Publié le 10 février 2011 par Joseleroy

  J'ai beaucoup aimé lire Durkheim, et je me souviens de ce passage qui m'avait particulièrement frappé dans son œuvre : la découverte de la vacuité par Durckheim en entendant une lecture du Tao-Te King.

   Karlfried Graf Durckheim   (1896-1988)

   "Avec la fin de la période militaire commencèrent mes études. L’attrait personnel exercé par Max Weber me fit choisir d’abord l’économie politique. Puis, bientôt, un changement de cap m’orienta vers la philosophie. La phénoménologie y occupait alors une place centrale avec les cours d’Alexandre Pfänder, élève de Husserl. Le premier cours portait sur L’Evolution créatrice de Bergson. Les rencontres que je fis pendant les premières années d’études eurent une très grande importance. Celle surtout, décisive, avec ma future femme, Enja von Hartingberg. Grâce à elle je me suis trouvé très tôt en contact avec la psychanalyse. De plus, elle me rapprocha de tout un cercle d’amis. Ma femme était liée, entre autres, avec la poétesse Elisabeth Schmidt-Pauly, avec Rainer Maria Rilke, Richard Wilhelm, Wilhelm Otto, Ludwig Klages, Else Laske-Schüler, Ferdinand Weinhandl, Otto Zopf. Chez eux tous, le désastre de 1918 avait éveillé quelque chose de nouveau. Je reconnus vite, moi aussi, qu’en ces années d’après-guerre ma préoccupation était le problème d’un homme nouveau. Le choc d’un événement précis me fit reconnaître dans cette question, non seulement une nécessité générale de mon temps, mais aussi l’obligation d’en faire le centre de ma vie. Cet événement, pour moi capital, fut aussi la première rencontre de mes vingt-quatre ans avec Lao Tseu.
Cela se passait dans l’atelier du peintre Willi Geiger. Ma future femme, qui était de ses amis, avait ouvert par hasard le Tao Te King. Elle commença à lire le onzième aphorisme :
Trente rayons se rencontrent dans le moyeu.
Mais c’est le vide en lui qui crée la nature de la roue.
Les vases sont faits d’argile.
Mais c’est le vide en eux qui fait la nature du vase.
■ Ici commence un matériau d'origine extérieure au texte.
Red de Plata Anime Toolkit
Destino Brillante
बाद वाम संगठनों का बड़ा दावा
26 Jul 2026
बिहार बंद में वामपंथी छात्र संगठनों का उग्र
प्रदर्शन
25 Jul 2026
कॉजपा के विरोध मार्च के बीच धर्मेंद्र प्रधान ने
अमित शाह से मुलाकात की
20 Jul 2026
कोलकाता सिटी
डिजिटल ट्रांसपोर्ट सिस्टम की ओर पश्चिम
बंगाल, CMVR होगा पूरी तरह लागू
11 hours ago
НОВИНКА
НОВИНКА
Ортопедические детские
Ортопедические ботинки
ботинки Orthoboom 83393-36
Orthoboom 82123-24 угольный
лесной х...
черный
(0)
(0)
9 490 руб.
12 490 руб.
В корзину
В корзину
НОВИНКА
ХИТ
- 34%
Et cela survint. En entendant le onzième aphorisme, je fus frappé d’un éclair. Le voile se déchira : j’étais éveillé. J’avais éprouvé cela. Tout le reste était et cependant n’était pas, était ce monde et en même temps transparent à un autre. Moi-même aussi j’étais et à la fois n’étais pas. J’étais comblé, captivé. De l’autre côté et en même temps tout à fait présent. Heureux et comme vide de sentiments, très loin et pourtant profondément dans les choses. J’avais éprouvé cela, net comme un coup de tonnerre, clair comme un jour de soleil, cela, qui était totalement incompréhensible. La vie continuait, la vie d’avant, et pourtant ce n’était pas la même. Il y avait l’attente douloureuse de davantage « d’Être », une promesse profondément ressentie. Et en même temps des forces croissant à l’infini et l’aspiration vers un engagement — à quoi ?
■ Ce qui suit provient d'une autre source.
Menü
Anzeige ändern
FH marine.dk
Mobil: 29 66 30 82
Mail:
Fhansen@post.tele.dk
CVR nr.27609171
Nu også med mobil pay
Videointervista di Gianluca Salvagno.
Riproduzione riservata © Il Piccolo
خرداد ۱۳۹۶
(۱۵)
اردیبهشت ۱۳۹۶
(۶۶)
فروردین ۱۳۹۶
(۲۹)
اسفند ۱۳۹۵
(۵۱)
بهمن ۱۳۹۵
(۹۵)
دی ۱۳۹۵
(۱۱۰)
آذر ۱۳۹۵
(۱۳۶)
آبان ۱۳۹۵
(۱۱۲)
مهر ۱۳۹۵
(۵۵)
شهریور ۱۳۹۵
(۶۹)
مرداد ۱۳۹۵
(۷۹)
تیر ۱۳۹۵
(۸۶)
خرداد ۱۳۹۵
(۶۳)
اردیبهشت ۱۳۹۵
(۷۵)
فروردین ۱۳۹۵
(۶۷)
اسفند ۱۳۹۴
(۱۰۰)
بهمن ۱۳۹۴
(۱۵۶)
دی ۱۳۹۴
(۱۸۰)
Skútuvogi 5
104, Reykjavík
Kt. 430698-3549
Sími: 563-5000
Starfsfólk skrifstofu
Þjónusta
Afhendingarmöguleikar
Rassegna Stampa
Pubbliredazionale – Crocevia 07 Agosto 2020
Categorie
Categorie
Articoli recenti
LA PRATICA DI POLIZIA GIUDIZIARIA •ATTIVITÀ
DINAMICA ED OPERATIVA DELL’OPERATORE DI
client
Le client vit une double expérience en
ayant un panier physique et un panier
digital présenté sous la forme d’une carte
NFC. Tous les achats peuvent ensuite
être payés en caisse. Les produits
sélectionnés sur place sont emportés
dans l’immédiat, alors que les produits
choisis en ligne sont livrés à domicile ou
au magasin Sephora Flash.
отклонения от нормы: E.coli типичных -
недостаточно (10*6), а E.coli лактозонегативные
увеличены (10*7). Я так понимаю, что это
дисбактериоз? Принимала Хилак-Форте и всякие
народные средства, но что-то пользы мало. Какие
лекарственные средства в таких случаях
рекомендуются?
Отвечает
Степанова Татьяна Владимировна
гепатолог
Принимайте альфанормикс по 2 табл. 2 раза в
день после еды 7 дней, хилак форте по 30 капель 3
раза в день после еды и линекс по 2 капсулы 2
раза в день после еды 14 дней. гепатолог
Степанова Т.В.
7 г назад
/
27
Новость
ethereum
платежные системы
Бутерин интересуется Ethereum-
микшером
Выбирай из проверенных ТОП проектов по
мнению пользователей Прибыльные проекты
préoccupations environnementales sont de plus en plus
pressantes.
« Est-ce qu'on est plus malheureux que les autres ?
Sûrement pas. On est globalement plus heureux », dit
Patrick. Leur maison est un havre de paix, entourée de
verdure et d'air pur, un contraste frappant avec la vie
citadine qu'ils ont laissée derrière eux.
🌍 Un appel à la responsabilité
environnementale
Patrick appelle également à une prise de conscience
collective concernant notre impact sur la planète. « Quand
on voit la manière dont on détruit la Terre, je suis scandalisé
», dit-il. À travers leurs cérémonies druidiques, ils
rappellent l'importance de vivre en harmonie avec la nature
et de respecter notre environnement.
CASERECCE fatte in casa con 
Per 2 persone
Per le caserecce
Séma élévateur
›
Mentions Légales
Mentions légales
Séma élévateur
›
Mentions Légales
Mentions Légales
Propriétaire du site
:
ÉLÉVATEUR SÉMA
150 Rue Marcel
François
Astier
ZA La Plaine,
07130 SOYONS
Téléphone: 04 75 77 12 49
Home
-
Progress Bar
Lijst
Cet état exceptionnel dura tout le jour et une partie de la nuit. Il m’avait définitivement marqué. J’avais vécu ce dont ont témoigné, à travers tous les siècles, des hommes qui, une fois, à un moment quelconque de leur vie, ont vécu une expérience. Elle les a frappés comme l’éclair et les a liés pour toujours au courant de la vraie Vie. Ou plutôt elle leur a rendu perceptible la source d’un grand bonheur et en même temps de la souffrance que l’on éprouve quand ce courant est interrompu. Mais c’est aussi une expérience inséparable d’un engagement sur la voie intérieure. Répétée ensuite à plusieurs reprises bien qu’avec moins de force, elle continue, bien des années plus tard, à servir de point de repère pour indiquer, à moi et à d’autres, la direction juste de connaissance et de travail. Tout ce que j’ai rencontré depuis s’oriente vers un pôle précis. Que Maître Eckhart soit alors entré dans ma vie n’a rien d’étonnant. Je ne me séparai plus de ses traités et de ses sermons. Leur contenu était une sorte d’écho multiplié du grand appel qui avait retenti en moi. Aujourd’hui encore, il suffit d’une phrase de Maître Eckart pour que je me sente de nouveau pénétré par un grand courant. Je percevais le même ton, bien que sur d’autres registres, chez Rilke, chez Nietzsche et surtout à la première lecture des écrits bouddhiques. La doctrine de la nature de Bouddha, toujours présente en chaque homme, me parut tout de suite évidente. Déjà à ce moment une question me préoccupait : Maître Eckart, Lao Tseu, Bouddha, la grande expérience qui les avait frappés n’était-elle pas fondamentalement la même ?"
Karlfried Graf Dürckheim, Pratique de l’expérience spirituelle, éd. Du Rocher.